Net Zero, Energy and Transport Committee 03 June 2025
I am pleased to speak to amendment 174 and my other amendments in the group. I thank Community Land Scotland and the Scottish Parliament legislation team for their support in drafting the amendments.
The bill as introduced includes a transfer test that does not make any assessment of the wider public interest in land ownership, nor does it assess whether the buyer or their plans for the land are in the public interest. Successive Scottish Governments have consistently made commitments to diversify land ownership patterns in Scotland but, as it stands, the transfer test in the bill is not an effective mechanism for achieving that.
In order for the test mechanism to be impactful, it must move beyond being a mere assessment of the landholding; it must instead make a forward-facing assessment of whether the landholding and the land management plan of the incoming landowners are in the public interest. That would also create coherence between the otherwise disconnected test and land management elements of the bill.
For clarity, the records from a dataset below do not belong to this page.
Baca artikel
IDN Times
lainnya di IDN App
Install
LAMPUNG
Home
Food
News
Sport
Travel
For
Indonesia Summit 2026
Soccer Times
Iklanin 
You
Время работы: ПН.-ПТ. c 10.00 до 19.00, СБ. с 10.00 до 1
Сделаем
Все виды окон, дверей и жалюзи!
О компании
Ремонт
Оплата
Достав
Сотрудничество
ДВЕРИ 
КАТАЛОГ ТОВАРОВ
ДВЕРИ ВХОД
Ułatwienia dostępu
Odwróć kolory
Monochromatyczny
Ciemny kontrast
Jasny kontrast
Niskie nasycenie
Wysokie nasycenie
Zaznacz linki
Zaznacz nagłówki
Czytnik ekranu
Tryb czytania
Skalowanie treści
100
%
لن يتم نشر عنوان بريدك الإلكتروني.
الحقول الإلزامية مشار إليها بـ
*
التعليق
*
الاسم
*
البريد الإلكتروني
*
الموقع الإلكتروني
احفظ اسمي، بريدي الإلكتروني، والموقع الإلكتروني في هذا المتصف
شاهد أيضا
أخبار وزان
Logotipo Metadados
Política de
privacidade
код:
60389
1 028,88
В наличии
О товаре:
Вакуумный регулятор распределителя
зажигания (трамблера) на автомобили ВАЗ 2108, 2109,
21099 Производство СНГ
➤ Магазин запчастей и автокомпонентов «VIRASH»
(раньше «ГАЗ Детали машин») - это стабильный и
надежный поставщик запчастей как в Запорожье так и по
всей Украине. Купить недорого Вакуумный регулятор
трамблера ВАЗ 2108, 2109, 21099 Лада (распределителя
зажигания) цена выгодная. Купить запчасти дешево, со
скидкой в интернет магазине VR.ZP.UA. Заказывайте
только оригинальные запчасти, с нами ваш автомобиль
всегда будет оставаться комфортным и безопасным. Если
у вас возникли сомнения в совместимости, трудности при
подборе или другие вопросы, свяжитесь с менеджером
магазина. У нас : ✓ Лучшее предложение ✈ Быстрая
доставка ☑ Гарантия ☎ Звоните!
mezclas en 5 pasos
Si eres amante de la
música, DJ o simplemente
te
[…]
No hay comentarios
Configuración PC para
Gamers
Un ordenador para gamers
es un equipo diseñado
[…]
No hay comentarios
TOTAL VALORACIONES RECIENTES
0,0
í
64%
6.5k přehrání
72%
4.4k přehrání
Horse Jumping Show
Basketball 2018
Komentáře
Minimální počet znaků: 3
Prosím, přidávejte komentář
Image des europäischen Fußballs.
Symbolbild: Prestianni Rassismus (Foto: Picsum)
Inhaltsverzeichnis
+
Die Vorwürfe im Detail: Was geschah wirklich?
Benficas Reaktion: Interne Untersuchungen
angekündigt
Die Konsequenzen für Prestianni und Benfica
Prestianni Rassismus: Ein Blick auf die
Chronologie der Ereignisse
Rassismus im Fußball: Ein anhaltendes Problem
The committee heard evidence from numerous stakeholders, experts and land users that it is necessary to reframe the transfer test as a public interest test. The stage 1 report noted that the committee
“considers that the transfer test, as drafted, will not meet the aims of the Scottish Government as it does not sufficiently take account of the public interest”.
Unlike the term “community sustainability” in the bill, the term “public interest” is widely used in Scottish and UK legislation. It has more than 200 mentions in primary legislation, including in existing land reform legislation. That means that a public interest test is likely to establish a clearer precedent than a transfer test and would avoid future legal challenges. Research for the Scottish Government and the Scottish Land Commission has been clear on that.
My amendment 174 would therefore insert a forward-facing public interest test into the bill, with that test to be applied to a proposed new buyer in relation to transfers of large landholdings. Under the proposal, land being transferred would remain subject to public interest considerations and existing obligations, such as land management plans; at the same time, it would ensure that potential buyers would fulfil the land management plan obligations necessary for their ownership of the land.
The public interest test in amendment 174 and as amended by the presumed limit in amendment 174A would provide that a proposed transfer would have no effect in a situation where
“(a) section 67G ... or
(b) a lotting decision under section 67N applies to the land”,
if ministers considered that the transfer would not be in the public interest.